There was something ironic in seeing Arab nationalism sinking off the shores of Gaza. At the heart of the romantic Arab narrative was the notion that the Arabs - united by an Arab identity - had been burning with a desire to emancipate themselves from the Turkish Empire's yoke. Lawrence of Arabia's fables of the Arab struggle against the Turks were, I always suspected, a British invention.
This not only has highlighted the shallowness of the Arab nationalist narrative, it also, at least conceptually, has restored what for centuries was the natural order of the region, which Arab nationalism was supposed to alter but did not. Just as Iran's Islamic Revolution was expansionist by definition, the AKP's "neo-Ottomanism" also posits a Turkish-dominated realm. As the potential for Iranian-Turkish competition grows and the Levant once again assumes its historical function as a contested space between more powerful nations vying for influence, the Arab states are becoming ever more secondary, their populations easily manipulated by populist leaders like Erdogan. (Based on an insight of Tony Badran).
2 comments:
And yet Turkey's neo-Ottomanism apparently involves making nice with Iran rather than competing with it. How do you explain that? Could the religious overlay override regional considerations - all Islamic brothers united against the Zionist interlopers and the West? Of course this is a crock - Syria is part of this love triangle and Assad is no Islamist, but it suits him strategically (just as Saddam played at being a Muslim for public consumption). But behind the hidden agendas, all the regional powers have to either stay out in front of an increasingly Islamized population or keep the lid on it. The rhetoric of the leadership may be BS to stay in power but the Islamification of the populace is quite real.

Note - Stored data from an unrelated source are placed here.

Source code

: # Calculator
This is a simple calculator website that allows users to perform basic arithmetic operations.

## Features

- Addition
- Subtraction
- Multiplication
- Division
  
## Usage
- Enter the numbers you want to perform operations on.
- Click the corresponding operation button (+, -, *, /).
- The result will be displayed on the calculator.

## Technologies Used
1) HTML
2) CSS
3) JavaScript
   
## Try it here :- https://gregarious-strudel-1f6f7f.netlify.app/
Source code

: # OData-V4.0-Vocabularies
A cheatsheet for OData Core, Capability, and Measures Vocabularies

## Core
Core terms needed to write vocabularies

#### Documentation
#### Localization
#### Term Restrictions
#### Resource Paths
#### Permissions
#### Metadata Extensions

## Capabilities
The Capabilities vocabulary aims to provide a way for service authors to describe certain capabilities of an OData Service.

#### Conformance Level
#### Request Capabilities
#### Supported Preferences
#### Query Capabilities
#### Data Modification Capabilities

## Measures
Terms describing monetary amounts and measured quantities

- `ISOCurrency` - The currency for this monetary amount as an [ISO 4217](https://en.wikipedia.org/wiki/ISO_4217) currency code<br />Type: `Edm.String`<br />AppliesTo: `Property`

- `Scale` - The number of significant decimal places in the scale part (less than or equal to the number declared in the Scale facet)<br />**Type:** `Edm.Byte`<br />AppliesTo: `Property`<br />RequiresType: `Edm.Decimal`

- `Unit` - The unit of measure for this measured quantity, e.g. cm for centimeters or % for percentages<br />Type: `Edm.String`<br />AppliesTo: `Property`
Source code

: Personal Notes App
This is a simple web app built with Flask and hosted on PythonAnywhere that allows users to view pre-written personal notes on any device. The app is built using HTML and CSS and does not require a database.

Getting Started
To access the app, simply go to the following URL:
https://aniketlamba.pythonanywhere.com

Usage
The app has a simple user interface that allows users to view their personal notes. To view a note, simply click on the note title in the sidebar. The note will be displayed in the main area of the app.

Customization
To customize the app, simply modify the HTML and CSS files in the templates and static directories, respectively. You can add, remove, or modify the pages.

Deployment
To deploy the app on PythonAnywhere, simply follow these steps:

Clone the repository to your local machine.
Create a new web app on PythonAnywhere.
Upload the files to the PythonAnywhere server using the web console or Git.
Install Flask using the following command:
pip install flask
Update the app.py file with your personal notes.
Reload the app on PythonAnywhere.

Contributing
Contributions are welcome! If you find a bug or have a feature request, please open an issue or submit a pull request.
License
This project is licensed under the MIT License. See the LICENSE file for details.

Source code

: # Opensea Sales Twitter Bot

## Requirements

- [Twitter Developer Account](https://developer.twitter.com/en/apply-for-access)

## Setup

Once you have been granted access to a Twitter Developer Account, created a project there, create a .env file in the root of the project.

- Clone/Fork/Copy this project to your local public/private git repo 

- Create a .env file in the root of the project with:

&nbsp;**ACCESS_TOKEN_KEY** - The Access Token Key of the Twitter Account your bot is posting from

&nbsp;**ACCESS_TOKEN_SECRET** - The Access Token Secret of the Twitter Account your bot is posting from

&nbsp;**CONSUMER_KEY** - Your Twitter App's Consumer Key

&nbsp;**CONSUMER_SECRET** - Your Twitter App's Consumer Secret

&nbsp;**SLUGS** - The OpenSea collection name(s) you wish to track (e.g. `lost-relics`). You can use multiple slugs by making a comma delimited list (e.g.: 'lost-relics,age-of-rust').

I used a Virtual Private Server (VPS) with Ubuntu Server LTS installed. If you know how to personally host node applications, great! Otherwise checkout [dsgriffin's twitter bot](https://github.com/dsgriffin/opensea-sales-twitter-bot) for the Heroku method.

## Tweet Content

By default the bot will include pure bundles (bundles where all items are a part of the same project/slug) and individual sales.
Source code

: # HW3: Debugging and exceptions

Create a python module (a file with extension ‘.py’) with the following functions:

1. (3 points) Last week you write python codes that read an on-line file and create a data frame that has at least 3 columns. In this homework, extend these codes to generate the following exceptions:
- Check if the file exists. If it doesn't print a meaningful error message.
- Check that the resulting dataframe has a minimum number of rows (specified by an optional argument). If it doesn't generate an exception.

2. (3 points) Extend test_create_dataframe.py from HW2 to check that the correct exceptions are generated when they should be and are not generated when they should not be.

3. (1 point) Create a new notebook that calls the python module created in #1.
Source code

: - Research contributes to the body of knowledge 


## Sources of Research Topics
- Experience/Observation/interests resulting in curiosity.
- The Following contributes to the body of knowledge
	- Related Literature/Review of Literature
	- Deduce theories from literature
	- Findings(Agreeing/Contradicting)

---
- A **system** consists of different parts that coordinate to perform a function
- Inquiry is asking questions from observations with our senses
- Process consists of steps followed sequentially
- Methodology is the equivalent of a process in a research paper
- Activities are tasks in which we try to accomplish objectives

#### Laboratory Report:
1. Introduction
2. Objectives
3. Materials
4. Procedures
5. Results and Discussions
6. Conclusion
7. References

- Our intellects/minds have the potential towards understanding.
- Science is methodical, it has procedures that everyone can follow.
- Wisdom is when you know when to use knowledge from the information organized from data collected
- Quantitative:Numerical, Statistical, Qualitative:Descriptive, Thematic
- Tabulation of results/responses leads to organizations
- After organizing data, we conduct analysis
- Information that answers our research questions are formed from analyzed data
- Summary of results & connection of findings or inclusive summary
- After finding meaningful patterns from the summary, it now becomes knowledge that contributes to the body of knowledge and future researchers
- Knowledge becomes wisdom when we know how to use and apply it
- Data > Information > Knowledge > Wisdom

Erdogan is quite frightening. I recently read a quote of his to the effect that democracy is like a street car - once you reach your destination you get off of it. This is the Hitler model of democracy.
K
TE Lawrence wrote a grand book about his exploits, which ensured his place in history. Of course his claims were totally exagerated:
Hugh Fitzgerald is completely underwhelmed, but the book is a masterpiece of its genre. The British had no desire to see the Ottomans fall apart, they were the counterweight to Tsarist Russia. But along came the cynical, dastardly Germans ever ready to promise heaven and earth to anyone to further their goals. They inveigled the Turks into a war with the Allies promising them the Muslim realms of the British and the Tsars. Wilhelm II was going to take the shahada and become Wilhelm Mohammed. The Germans cruelly exploited age old religious divides and ethnic hatreds to fuel their war and when things went wrong blamed everyone else. No wonder then that Churchill, who saw all this lusted to "scourge the Hun".